Tuesday, July 12, 2011

ALONE by Cheryl Corson

I worked alone for years, weaving scarves in a bedroom I’d converted to a studio in a little house on an island in Maine. This might sound like a bad idea for an extrovert like me. The two most important people in my life then were Jim, my live-in boyfriend, and Debbie, or Deborah Young as she was professionally known, my sales rep in midtown Manhattan, and long-distance friend.

I wove as I listened to NPR, or the World Series, or cassette tapes of Robert Bly.
I wove like a human machine, beating the silk, alpaca, or merino wool yarn evenly, at 12, 15, or 18 picks per inch. My selvedges were flawless. I calculated shrinkage by percentage, to the inch, so that every scarf I shipped to Saks Fifth Avenue and Macy’s was identical.

After a few years, my boyfriend Jim ‘came out’ as they say, falling temporarily in love with his academic advisor at the college he attended in Bar Harbor. Around the same time Jim moved out, Debbie got lymphoma and died, way too soon for all concerned.
If I’d thought I was alone before, I was really alone then.
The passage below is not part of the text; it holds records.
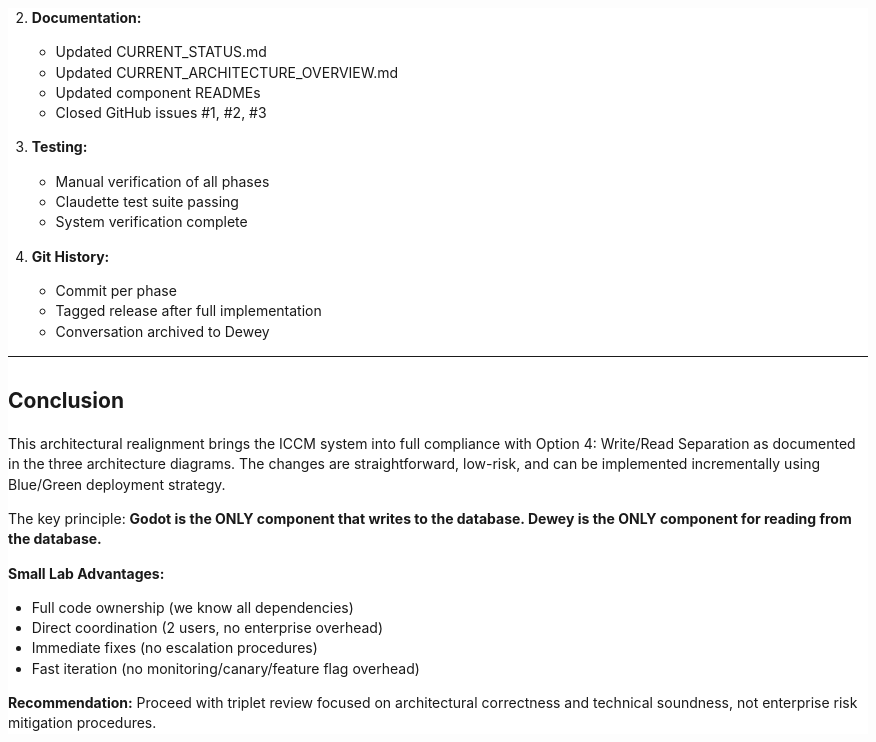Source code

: 2. **Documentation:**
   - Updated CURRENT_STATUS.md
   - Updated CURRENT_ARCHITECTURE_OVERVIEW.md
   - Updated component READMEs
   - Closed GitHub issues #1, #2, #3

3. **Testing:**
   - Manual verification of all phases
   - Claudette test suite passing
   - System verification complete

4. **Git History:**
   - Commit per phase
   - Tagged release after full implementation
   - Conversation archived to Dewey

---

## Conclusion

This architectural realignment brings the ICCM system into full compliance with Option 4: Write/Read Separation as documented in the three architecture diagrams. The changes are straightforward, low-risk, and can be implemented incrementally using Blue/Green deployment strategy.

The key principle: **Godot is the ONLY component that writes to the database. Dewey is the ONLY component for reading from the database.**

**Small Lab Advantages:**
- Full code ownership (we know all dependencies)
- Direct coordination (2 users, no enterprise overhead)
- Immediate fixes (no escalation procedures)
- Fast iteration (no monitoring/canary/feature flag overhead)

**Recommendation:** Proceed with triplet review focused on architectural correctness and technical soundness, not enterprise risk mitigation procedures.
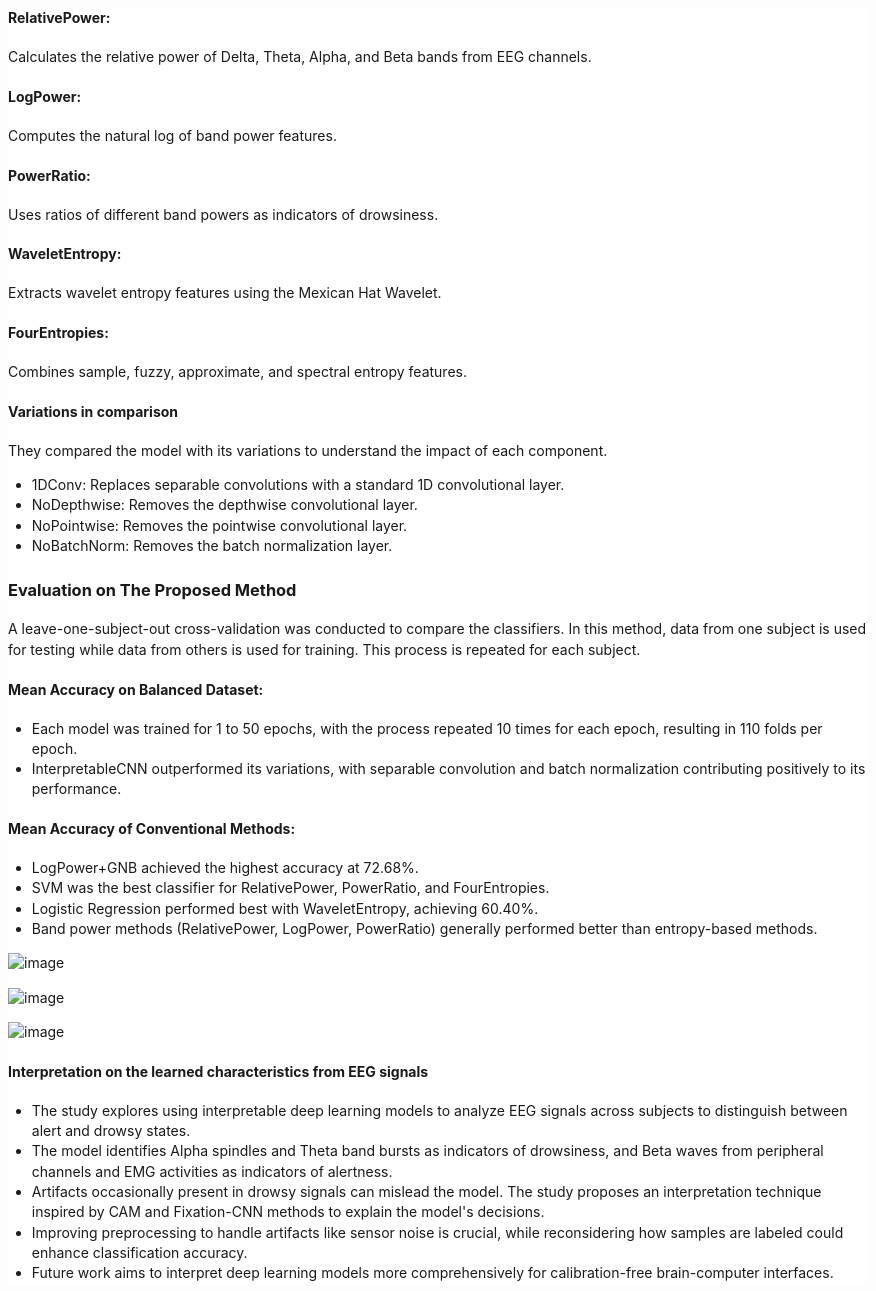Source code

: #### RelativePower:
Calculates the relative power of Delta, Theta, Alpha, and Beta bands from EEG channels.

#### LogPower:
Computes the natural log of band power features.

#### PowerRatio:
Uses ratios of different band powers as indicators of drowsiness.

#### WaveletEntropy:
Extracts wavelet entropy features using the Mexican Hat Wavelet.

#### FourEntropies:
Combines sample, fuzzy, approximate, and spectral entropy features.

#### Variations in comparison
They compared the model with its variations to understand the impact of each component.
- 1DConv: Replaces separable convolutions with a standard 1D convolutional layer.
- NoDepthwise: Removes the depthwise convolutional layer.
- NoPointwise: Removes the pointwise convolutional layer.
- NoBatchNorm: Removes the batch normalization layer.

### Evaluation on The Proposed Method
A leave-one-subject-out cross-validation was conducted to compare the classifiers. In this method, data from one subject is used for testing while data from others is used for training. This process is repeated for each subject.

#### Mean Accuracy on Balanced Dataset:

- Each model was trained for 1 to 50 epochs, with the process repeated 10 times for each epoch, resulting in 110 folds per epoch.
- InterpretableCNN outperformed its variations, with separable convolution and batch normalization contributing positively to its performance.

#### Mean Accuracy of Conventional Methods:

- LogPower+GNB achieved the highest accuracy at 72.68%.
- SVM was the best classifier for RelativePower, PowerRatio, and FourEntropies.
- Logistic Regression performed best with WaveletEntropy, achieving 60.40%.
- Band power methods (RelativePower, LogPower, PowerRatio) generally performed better than entropy-based methods.

![image](https://github.com/aarsh-12/BCS_Drowsiness_Detection/assets/169232982/f02e8875-2534-4333-96c4-4eae87acb324)

![image](https://github.com/aarsh-12/BCS_Drowsiness_Detection/assets/169232982/bfda7b87-99bf-441e-8c6f-38c6b9134b0b)

![image](https://github.com/aarsh-12/BCS_Drowsiness_Detection/assets/169232982/75f833a7-ed6a-43f3-a79e-7c7f4181133c)

#### Interpretation on the learned characteristics from EEG signals

- The study explores using interpretable deep learning models to analyze EEG signals across subjects to distinguish between alert and drowsy states. 
- The model identifies Alpha spindles and Theta band bursts as indicators of drowsiness, and Beta waves from peripheral channels and EMG activities as indicators of alertness. 
- Artifacts occasionally present in drowsy signals can mislead the model. The study proposes an interpretation technique inspired by CAM and Fixation-CNN methods to explain the model's decisions. 
- Improving preprocessing to handle artifacts like sensor noise is crucial, while reconsidering how samples are labeled could enhance classification accuracy. 
- Future work aims to interpret deep learning models more comprehensively for calibration-free brain-computer interfaces.
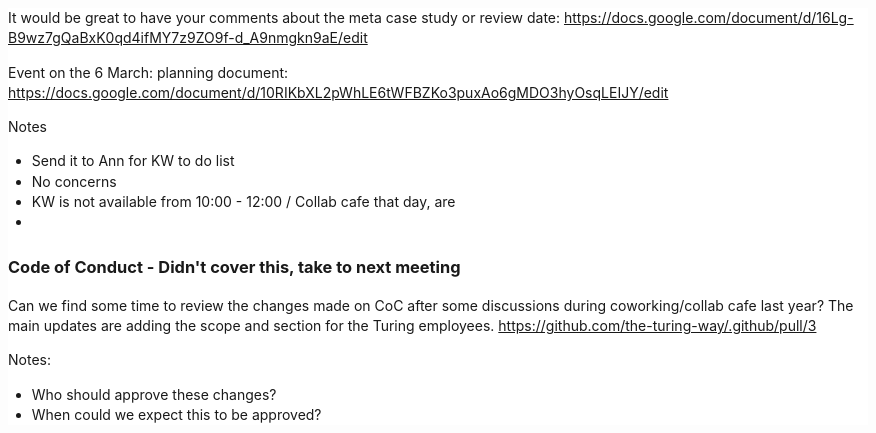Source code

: It would be great to have your comments about the meta case study or review date: https://docs.google.com/document/d/16Lg-B9wz7gQaBxK0qd4ifMY7z9ZO9f-d_A9nmgkn9aE/edit

Event on the 6 March: planning document: https://docs.google.com/document/d/10RIKbXL2pWhLE6tWFBZKo3puxAo6gMDO3hyOsqLEIJY/edit

Notes
- Send it to Ann for KW to do list
- No concerns
- KW is not available from 10:00 - 12:00 / Collab cafe that day, are 
-
### Code of Conduct - Didn't cover this, take to next meeting
Can we find some time to review the changes made on CoC after some discussions during coworking/collab cafe last year?
The main updates are adding the scope and section for the Turing employees.
https://github.com/the-turing-way/.github/pull/3

Notes:
- Who should approve these changes?
- When could we expect this to be approved? 
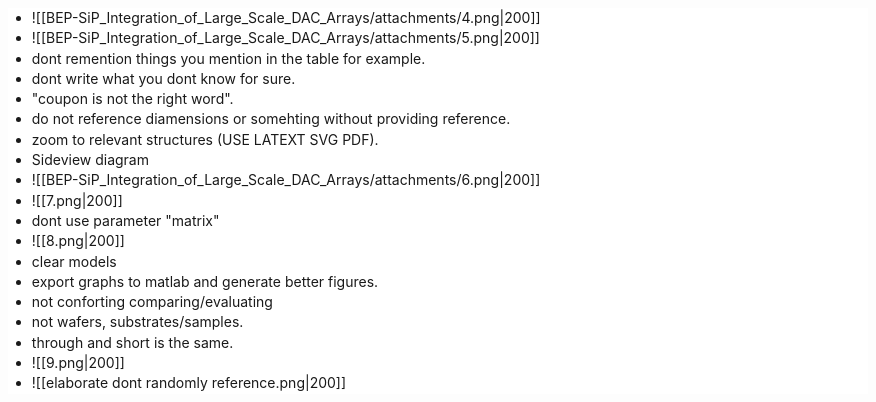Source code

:- ![[BEP-SiP_Integration_of_Large_Scale_DAC_Arrays/attachments/4.png|200]]
- ![[BEP-SiP_Integration_of_Large_Scale_DAC_Arrays/attachments/5.png|200]]
- dont remention things you mention in the table for example.
- dont write what you dont know for sure.
- "coupon is not the right word".
- do not reference diamensions or somehting without providing reference.
- zoom to relevant structures (USE LATEXT SVG PDF).
- Sideview diagram
- ![[BEP-SiP_Integration_of_Large_Scale_DAC_Arrays/attachments/6.png|200]]
- ![[7.png|200]]
- dont use parameter "matrix"
- ![[8.png|200]]
- clear models
- export graphs to matlab and generate better figures.
- not conforting comparing/evaluating
- not wafers, substrates/samples.
- through and short is the same.
- ![[9.png|200]]
- ![[elaborate dont randomly reference.png|200]]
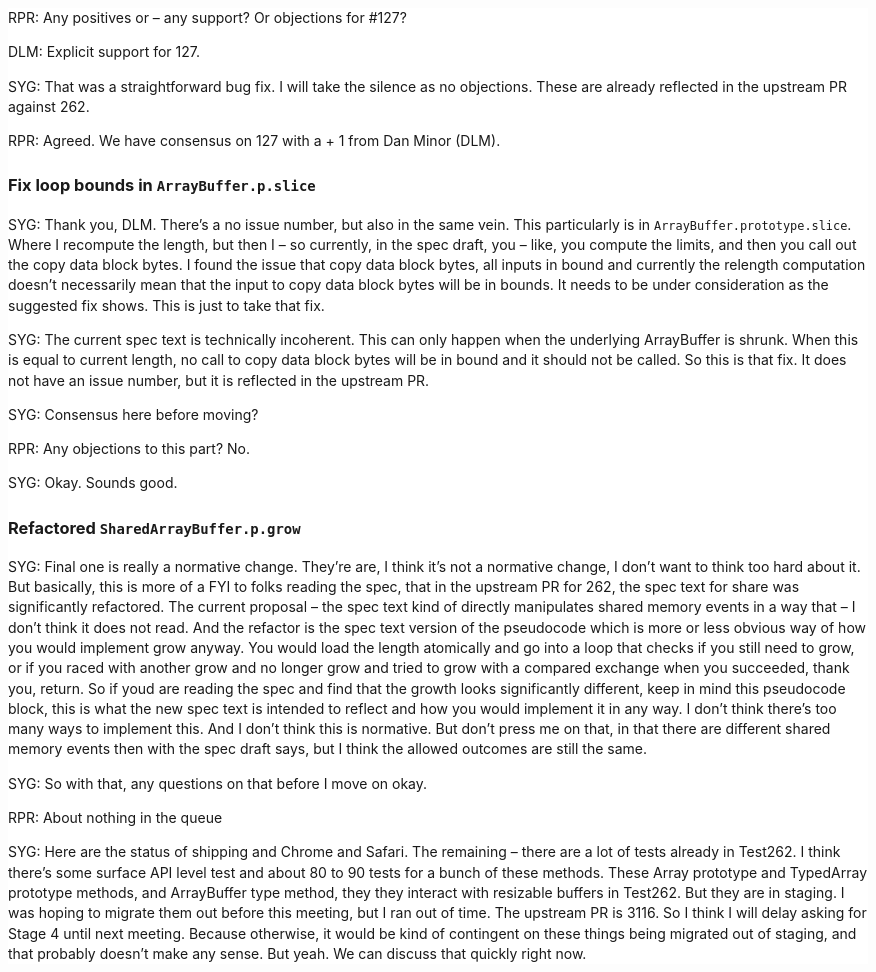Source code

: RPR: Any positives or – any support? Or objections for #127?

DLM: Explicit support for 127.

SYG: That was a straightforward bug fix. I will take the silence as no objections. These are already reflected in the upstream PR against 262.

RPR: Agreed. We have consensus on 127 with a + 1 from Dan Minor (DLM).

### Fix loop bounds in `ArrayBuffer.p.slice`

SYG: Thank you, DLM. There’s a no issue number, but also in the same vein. This particularly is in `ArrayBuffer.prototype.slice`. Where I recompute the length, but then I – so currently, in the spec draft, you – like, you compute the limits, and then you call out the copy data block bytes. I found the issue that copy data block bytes, all inputs in bound and currently the relength computation doesn’t necessarily mean that the input to copy data block bytes will be in bounds. It needs to be under consideration as the suggested fix shows. This is just to take that fix.

SYG: The current spec text is technically incoherent. This can only happen when the underlying ArrayBuffer is shrunk. When this is equal to current length, no call to copy data block bytes will be in bound and it should not be called. So this is that fix. It does not have an issue number, but it is reflected in the upstream PR.

SYG: Consensus here before moving?

RPR: Any objections to this part? No.

SYG: Okay. Sounds good.

### Refactored `SharedArrayBuffer.p.grow`

SYG: Final one is really a normative change. They’re are, I think it’s not a normative change, I don’t want to think too hard about it. But basically, this is more of a FYI to folks reading the spec, that in the upstream PR for 262, the spec text for share was significantly refactored. The current proposal – the spec text kind of directly manipulates shared memory events in a way that – I don’t think it does not read. And the refactor is the spec text version of the pseudocode which is more or less obvious way of how you would implement grow anyway. You would load the length atomically and go into a loop that checks if you still need to grow, or if you raced with another grow and no longer grow and tried to grow with a compared exchange when you succeeded, thank you, return. So if youd are reading the spec and find that the growth looks significantly different, keep in mind this pseudocode block, this is what the new spec text is intended to reflect and how you would implement it in any way. I don’t think there’s too many ways to implement this. And I don’t think this is normative. But don’t press me on that, in that there are different shared memory events then with the spec draft says, but I think the allowed outcomes are still the same.

SYG: So with that, any questions on that before I move on okay.

RPR: About nothing in the queue

SYG: Here are the status of shipping and Chrome and Safari. The remaining – there are a lot of tests already in Test262. I think there’s some surface API level test and about 80 to 90 tests for a bunch of these methods. These Array prototype and TypedArray prototype methods, and ArrayBuffer type method, they they interact with resizable buffers in Test262. But they are in staging. I was hoping to migrate them out before this meeting, but I ran out of time. The upstream PR is 3116. So I think I will delay asking for Stage 4 until next meeting. Because otherwise, it would be kind of contingent on these things being migrated out of staging, and that probably doesn’t make any sense. But yeah. We can discuss that quickly right now.
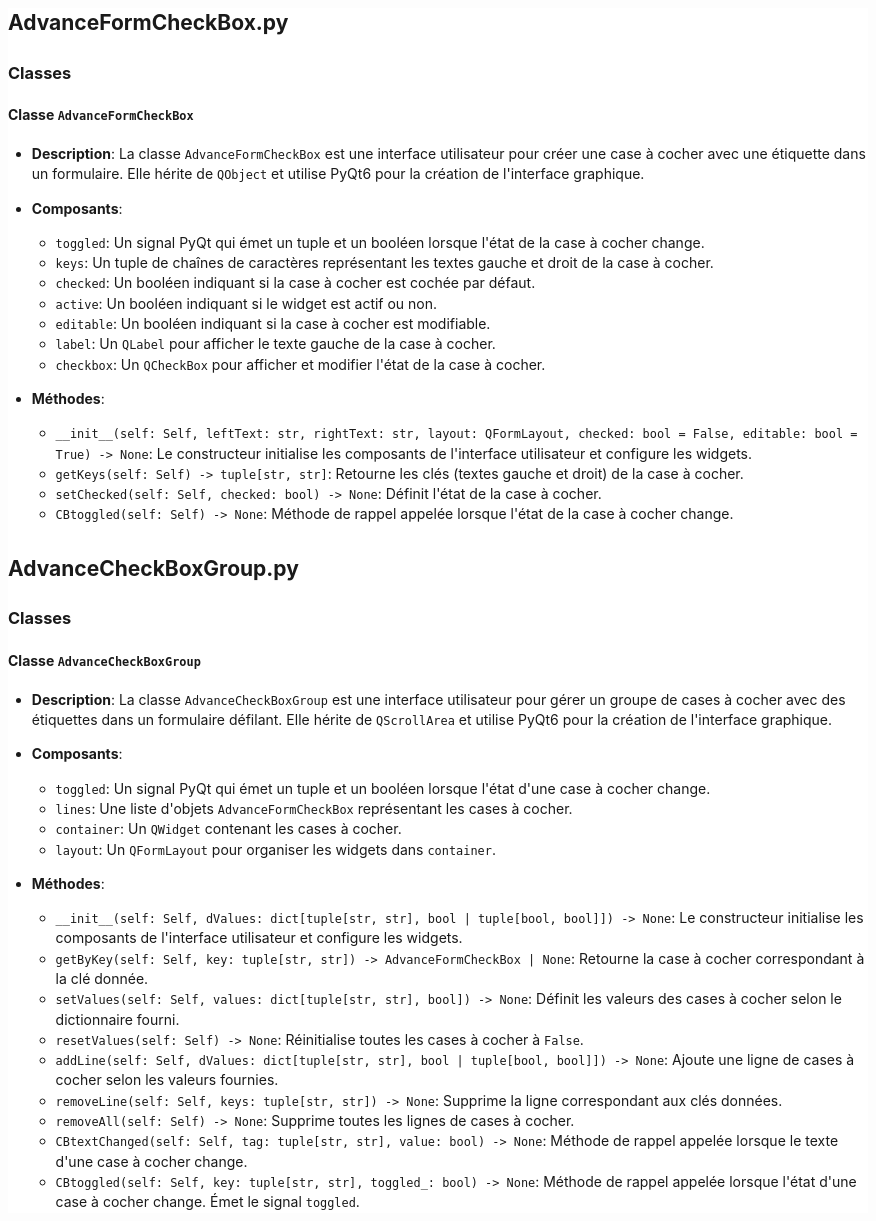 ## AdvanceFormCheckBox.py

### Classes

#### Classe `AdvanceFormCheckBox`
- **Description**: La classe `AdvanceFormCheckBox` est une interface utilisateur pour créer une case à cocher avec une étiquette dans un formulaire. Elle hérite de `QObject` et utilise PyQt6 pour la création de l'interface graphique.

- **Composants**:
  - `toggled`: Un signal PyQt qui émet un tuple et un booléen lorsque l'état de la case à cocher change.
  - `keys`: Un tuple de chaînes de caractères représentant les textes gauche et droit de la case à cocher.
  - `checked`: Un booléen indiquant si la case à cocher est cochée par défaut.
  - `active`: Un booléen indiquant si le widget est actif ou non.
  - `editable`: Un booléen indiquant si la case à cocher est modifiable.
  - `label`: Un `QLabel` pour afficher le texte gauche de la case à cocher.
  - `checkbox`: Un `QCheckBox` pour afficher et modifier l'état de la case à cocher.

- **Méthodes**:
  - `__init__(self: Self, leftText: str, rightText: str, layout: QFormLayout, checked: bool = False, editable: bool = True) -> None`: Le constructeur initialise les composants de l'interface utilisateur et configure les widgets.
  - `getKeys(self: Self) -> tuple[str, str]`: Retourne les clés (textes gauche et droit) de la case à cocher.
  - `setChecked(self: Self, checked: bool) -> None`: Définit l'état de la case à cocher.
  - `CBtoggled(self: Self) -> None`: Méthode de rappel appelée lorsque l'état de la case à cocher change.

## AdvanceCheckBoxGroup.py

### Classes

#### Classe `AdvanceCheckBoxGroup`
- **Description**: La classe `AdvanceCheckBoxGroup` est une interface utilisateur pour gérer un groupe de cases à cocher avec des étiquettes dans un formulaire défilant. Elle hérite de `QScrollArea` et utilise PyQt6 pour la création de l'interface graphique.

- **Composants**:
  - `toggled`: Un signal PyQt qui émet un tuple et un booléen lorsque l'état d'une case à cocher change.
  - `lines`: Une liste d'objets `AdvanceFormCheckBox` représentant les cases à cocher.
  - `container`: Un `QWidget` contenant les cases à cocher.
  - `layout`: Un `QFormLayout` pour organiser les widgets dans `container`.

- **Méthodes**:
  - `__init__(self: Self, dValues: dict[tuple[str, str], bool | tuple[bool, bool]]) -> None`: Le constructeur initialise les composants de l'interface utilisateur et configure les widgets.
  - `getByKey(self: Self, key: tuple[str, str]) -> AdvanceFormCheckBox | None`: Retourne la case à cocher correspondant à la clé donnée.
  - `setValues(self: Self, values: dict[tuple[str, str], bool]) -> None`: Définit les valeurs des cases à cocher selon le dictionnaire fourni.
  - `resetValues(self: Self) -> None`: Réinitialise toutes les cases à cocher à `False`.
  - `addLine(self: Self, dValues: dict[tuple[str, str], bool | tuple[bool, bool]]) -> None`: Ajoute une ligne de cases à cocher selon les valeurs fournies.
  - `removeLine(self: Self, keys: tuple[str, str]) -> None`: Supprime la ligne correspondant aux clés données.
  - `removeAll(self: Self) -> None`: Supprime toutes les lignes de cases à cocher.
  - `CBtextChanged(self: Self, tag: tuple[str, str], value: bool) -> None`: Méthode de rappel appelée lorsque le texte d'une case à cocher change.
  - `CBtoggled(self: Self, key: tuple[str, str], toggled_: bool) -> None`: Méthode de rappel appelée lorsque l'état d'une case à cocher change. Émet le signal `toggled`.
I began to work outside the house. “Working out” was what old Mainers called work outside the home for wages. That was before it came to mean driving outside the home to exercise at a gym.
I became chair of public art selection committees all over the State of Maine. Suddenly, from the same home studio my loom was in, I was using a government access code to phone artists, architects, school principals, and others all over the state and then driving, often for hours, to chair meetings where these people looked at artists’ portfolios and interviewed them for commissions.

I loved this work more than anything. So much, that I enrolled at the University of Maine to finish my undergraduate degree in case a full-time job should open up. Now I had professors and an advisor in addition to my committee members and arts council colleagues.
My time alone on the Island felt more precious, a welcome break from all the people I interacted with on the phone and in person when I drove to see them in my white Volvo station wagon, from Bar Harbor to Machais, Bangor, Biddeford, Damariscotta, Portland, Augusta, Orono and beyond.

Now, I work alone in a home studio again. It’s 27 years later, and instead of weaving scarves, I’m designing landscapes and playgrounds, writing and teaching. My clients can be wonderful, like today, when Dedra came outside when I stopped by to check on the crew working at her house. She’s had medical problems and recently retired. Her 2 acres had gotten away from her. Unable to walk well, she will need help with her gardens now.

After only 2 days, a crew of 4 men with a dump truck and a skid steer had removed every weed tree from her beds and revealed her gorgeous weeping thread-leaf Japanese maple, and the long, twisted branches of her Harry Lauder’s Walking Stick, and cleared large seating areas in the shade of her huge apple and cherry trees.

She stood there next to me and cried tears of joy. The 4 guys, Dedra and I all paused to appreciate the moment. It’s not always like this, of course, but this connection to other people, fostering their connection to the earth as well as my own, makes me not feel alone when I go downstairs to my office in the morning.